======== PAGE EXCERPT ========

Preferred dispersants include polyamine-derivatized poly a-olefin, dispersants, particularly ethylene/butene alpha-olefin and polyisobutylene-based dispersants. Particularly preferred are ashless dispersants derived from polyisobutylene substituted with succinic anhydride groups and reacted with polyethylene amines, e.g., polyethylene diamine, tetraethylene pentamine; or a polyoxyalkylene polyamine, e.g., polyoxypropylene diamine, trimethylolaminomethane; a hydroxy compound, e.g., pentaerythritol; and combinations thereof. One particularly preferred dispersant combination is a combination of (A) polyisobutylene substituted with succinic anhydride groups and reacted with (B) a hydroxy compound, e.g., pentaerythritol; (C) a polyoxyalkylene polyamine, e.g., polyoxypropylene diamine, or (D) a polyalkylene diamine, e.g., polyethylene diamine and tetraethylene pentamine using about 0.3 to about 2 moles of (B), (C) and/or (D) per mole of (A). Another preferred dispersant combination comprises a combination of (A) polyisobutenyl succinic anhydride with (B) a polyalkylene polyamine, e.g., tetraethylene pentamine, and (C) a polyhydric alcohol or polyhydroxy-substituted aliphatic primary amine, e.g., pentaerythritol or trismethylolaminomethane, as described in U.S. Pat. No. 3,632,511.
Another class of ashless dispersants comprises Mannich base condensation products. Generally, these products are prepared by condensing about one mole of an alkyl-substituted mono- or polyhydroxy benzene with about 1 to 2.5 moles of carbonyl compound(s) (e.g., formaldehyde and paraformaldehyde) and about 0.5 to 2 moles of polyalkylene polyamine, as disclosed, for example, in U.S. Pat. No. 3,442,808. Such Mannich base condensation products may include a polymer product of a metallocene catalyzed polymerization as a substituent on the benzene group, or may be reacted with a compound containing such a polymer substituted on a succinic anhydride in a manner similar to that described in U.S. Pat. No. 3,442,808. Examples of functionalized and/or derivatized olefin polymers synthesized using metallocene catalyst systems are described in the publications identified supra.
The dispersant can be further post treated by a variety of conventional post treatments such as boration, as generally taught in U.S. Pat. Nos. 3,087,936 and 3,254,025. Boration of the dispersant is readily accomplished by treating an acyl nitrogen-containing dispersant with a boron compound such as boron oxide, boron halide boron acids, and esters of boron acids, in an amount sufficient to provide from about 0.1 to about 20 atomic proportions of boron for each mole of acylated nitrogen composition. Useful dispersants contain from about 0.05 to about 2.0 mass %, e.g., from about 0.05 to about 0.7 mass % boron. The boron, which appears in the product as dehydrated boric acid polymers (primarily (HBO2)3), is believed to attach to the dispersant imides and diimides as amine salts, e.g., the metaborate salt of the diimide. Boration can be carried out by adding from about 0.5 to 4 mass %, e.g., from about 1 to about 3 mass % (based on the mass of acyl nitrogen compound) of a boron compound, preferably boric acid, usually as a slurry, to the acyl nitrogen compound and heating with stirring at from about 135° C. to about 190° C., e.g., 140° C. to 170° C., for from about 1 to about 5 hours, followed by nitrogen stripping. Alternatively, the boron treatment can be conducted by adding boric acid to a hot reaction mixture of the dicarboxylic acid material and amine, while removing water. Other post reaction processes commonly known in the art can also be applied.

======== EXERCISE DATA ========

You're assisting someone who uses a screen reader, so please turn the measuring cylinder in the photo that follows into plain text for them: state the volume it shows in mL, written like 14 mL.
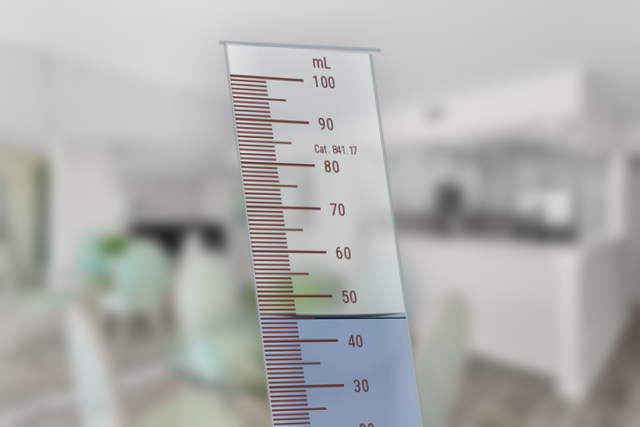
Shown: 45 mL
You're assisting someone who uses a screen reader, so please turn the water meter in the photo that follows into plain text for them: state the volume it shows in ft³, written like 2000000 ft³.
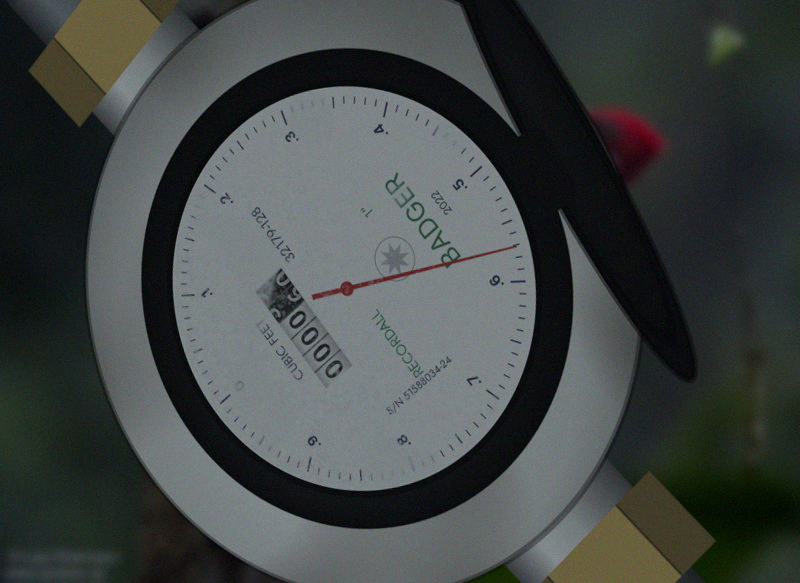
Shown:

========

- EXERCISES -
**A)** Edit the dispersant passage between "Another class of" and "publications identified supra.", inclusive, putting "Mannich condensates" in place of "Mannich base condensation products".
**B)** In the dispersant passage, at what temperature range is the acyl nitrogen compound heated with stirring during boration?
**C)** List every distinct U.S. patent number cited in the dispersant passage.
The lines come from a different source than the dispersant passage.

- OUTPUTS IN ORDER -
**A)**
Another class of ashless dispersants comprises Mannich condensates. Generally, these products are prepared by condensing about one mole of an alkyl-substituted mono- or polyhydroxy benzene with about 1 to 2.5 moles of carbonyl compound(s) (e.g., formaldehyde and paraformaldehyde) and about 0.5 to 2 moles of polyalkylene polyamine, as disclosed, for example, in U.S. Pat. No. 3,442,808. Such Mannich condensates may include a polymer product of a metallocene catalyzed polymerization as a substituent on the benzene group, or may be reacted with a compound containing such a polymer substituted on a succinic anhydride in a manner similar to that described in U.S. Pat. No. 3,442,808. Examples of functionalized and/or derivatized olefin polymers synthesized using metallocene catalyst systems are described in the publications identified supra.

**B)** From about 135° C. to about 190° C.

**C)**
3,632,511
3,442,808
3,087,936
3,254,025